— TASK MATERIAL —

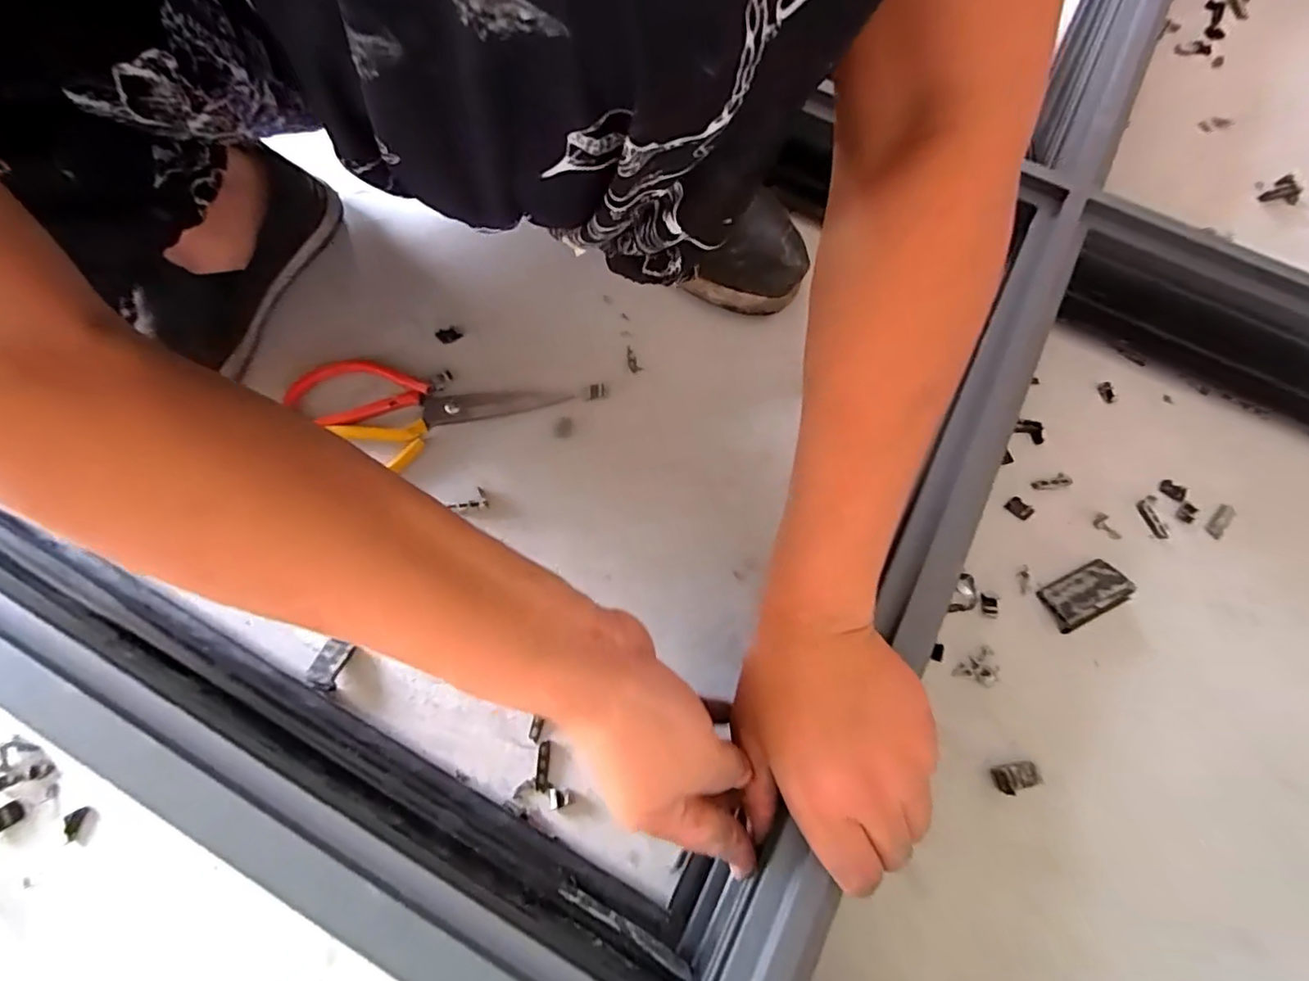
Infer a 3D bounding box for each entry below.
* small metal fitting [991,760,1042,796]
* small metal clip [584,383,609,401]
[{"bbox_3d":[0.221,0.175,0.349,0.027,0.015,0.015,-14,73,-6],"label":"small metal fitting"},{"bbox_3d":[-0.044,-0.073,0.423,0.018,0.004,0.013,-15,73,-6],"label":"small metal clip"}]

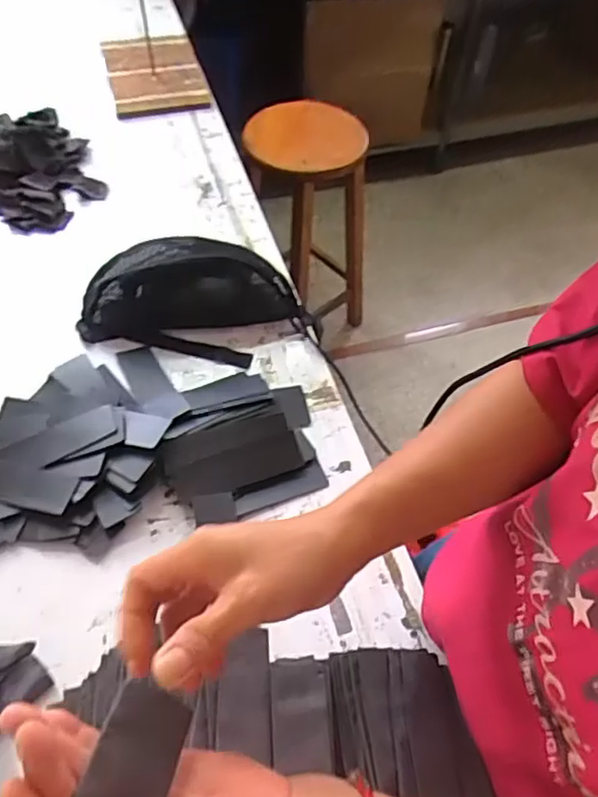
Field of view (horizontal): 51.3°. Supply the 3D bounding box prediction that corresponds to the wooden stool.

— AIM OF THE EXERCISE —
Each line of the data that contains "bounding" should be counted; please give only the number.

— COMPLETED EXERCISE —
2